**TAREAS A REALIZAR:**
- 1) Enumera los tipos de crisis simultáneas que menciona el artículo sobre los cuidados.
- 2) Prosigue el artículo sobre los cuidados desde su última frase.

**EXTRACTO DE LA PÁGINA:**
Los cuidados son la infraestructura más crítica del siglo XXI | América Futura

Los cuidados son la infraestructura más crítica del siglo XXI | América Futura

Un sábado cualquiera en Ciudad de México, Lucía, una enfermera jubilada, cuida a su nieta mientras su hija trabaja una jornada doble como repartidora. No hay guardería estatal cerca ni redes formales de apoyo. Esa red silenciosa entre abuelas, vecinas, madres comunitarias, es lo que sostiene la vida en gran parte de América Latina, y probablemente del mundo.

Según estimaciones del PNUD, el trabajo de cuidados no remunerados representa aproximadamente el 21% del PIB regional, muy por encima del promedio de los países de la OCDE (15%), y sostiene una porción significativa de la economía real sin ser reconocido como tal. En tiempos en los que convivimos con diversas crisis simultáneas (ecosociales, culturales, energéticas y económicas), necesitamos revisar los pilares invisibles que sostienen nuestras formas de vida. Uno de ellos, quizás el más subestimado, es el cuidado, no entendido como un acto moral ni como una tarea asociada al género, sino como una infraestructura crítica capaz de reorganizar nuestras prioridades, valores y estructuras desde su raíz.

En una cultura machista, el cuidado ha sido visto como una función estereotípicamente femenina pero, ¿y si fuese algo más? ¿Y si fuera, de hecho, una infraestructura tan básica y estratégica como el capital, la energía, la tecnología o el agua? Para lograr una respuesta, es urgente una revisión en la que el cuidado deje de ser considerado un valor blando de liderazgo, un rol de género o una labor asistencial, y se empiece a valorar como lo que es, una arquitectura viva que sostiene nuestras vidas, economías y sociedades.

El vínculo como punto de partida

Cuidar nos activa una forma de inteligencia que rara vez se reconoce: la inteligencia vincular, aquella que prioriza la relación por encima de la identidad. Cuando cuidamos, lo hacemos desde el vínculo que establecemos con el otro, no desde el apego previo a quiénes somos.

**DATOS PROPORCIONADOS:**
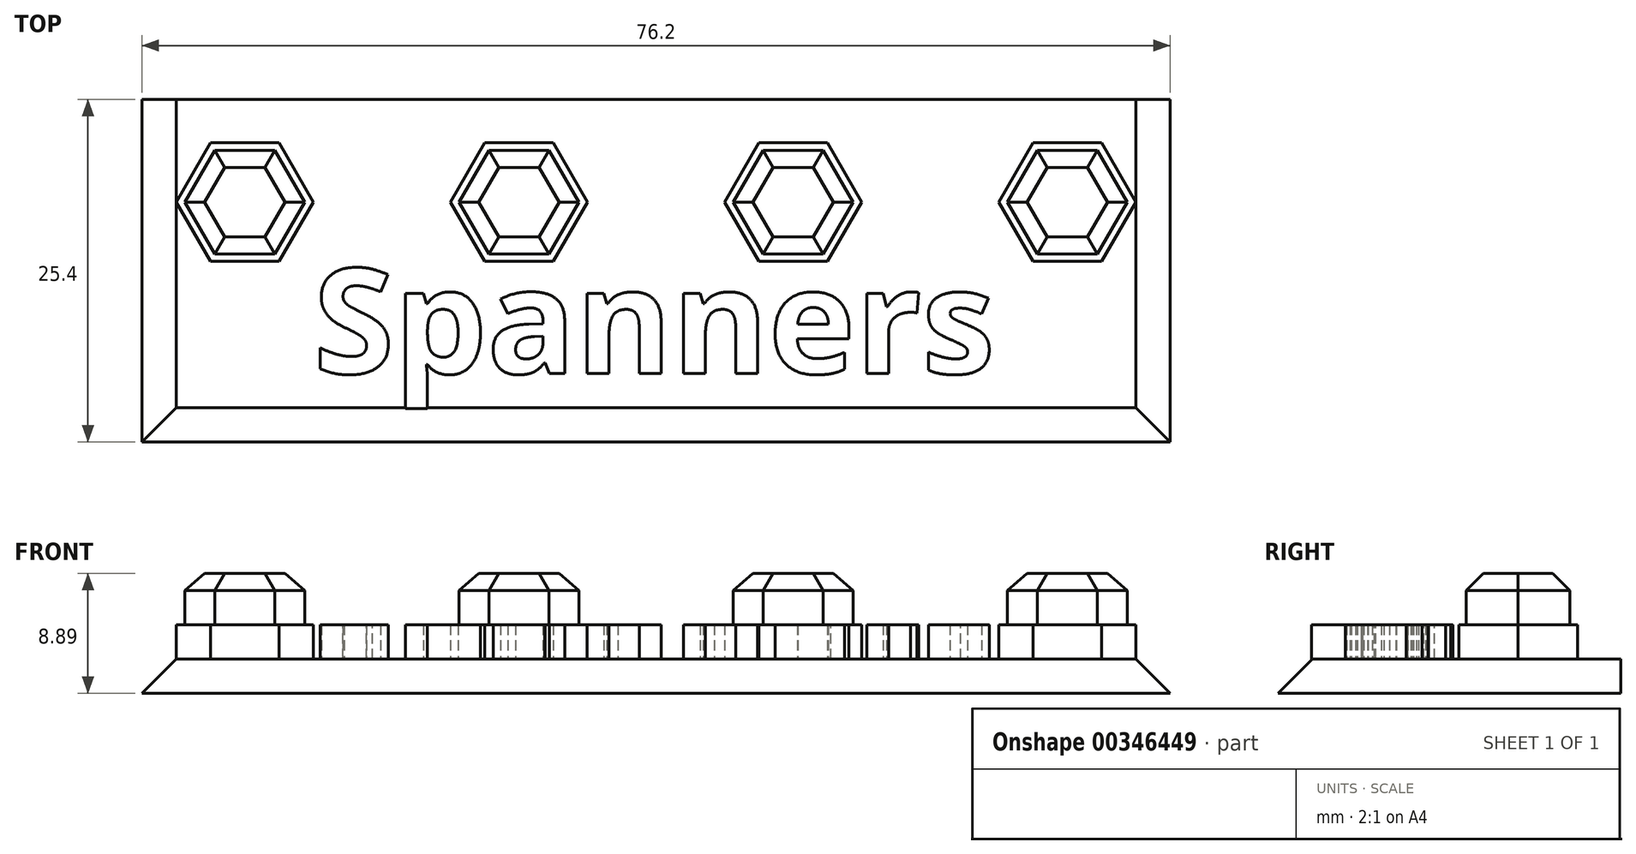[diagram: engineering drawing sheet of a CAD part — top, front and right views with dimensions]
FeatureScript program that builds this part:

**RESULTADOS ESPERADOS:**
- 1) Ecosociales, culturales, energéticas y económicas.

- 2)
El cuidado nos abre a formas más inteligentes de vinculación, porque nos lleva más allá del control, la defensa o la autoafirmación, y nos permite crecer en contacto con el otro. Basta pensar en una lideresa comunitaria que organiza turnos de comida en su barrio. O en un trabajador que cubre a su compañero sin que nadie se lo pida. Esa lógica relacional de reciprocidad, sostén mutuo y cuidado del vínculo, ha sido sistemáticamente invisibilizada por una cultura centrada en el mérito individual y el rendimiento productivo.

Pasar de la rigidez de nuestras identidades a la flexibilidad del vínculo permite construir una arquitectura del cuidado, capaz de abordar con mayor lucidez los desafíos actuales. Se trata de romper con la lógica jerárquica, la “mente patriarcal”, como la llamó Claudio Naranjo, que trata a las personas como objetos, no como sujetos con quienes construir lo común.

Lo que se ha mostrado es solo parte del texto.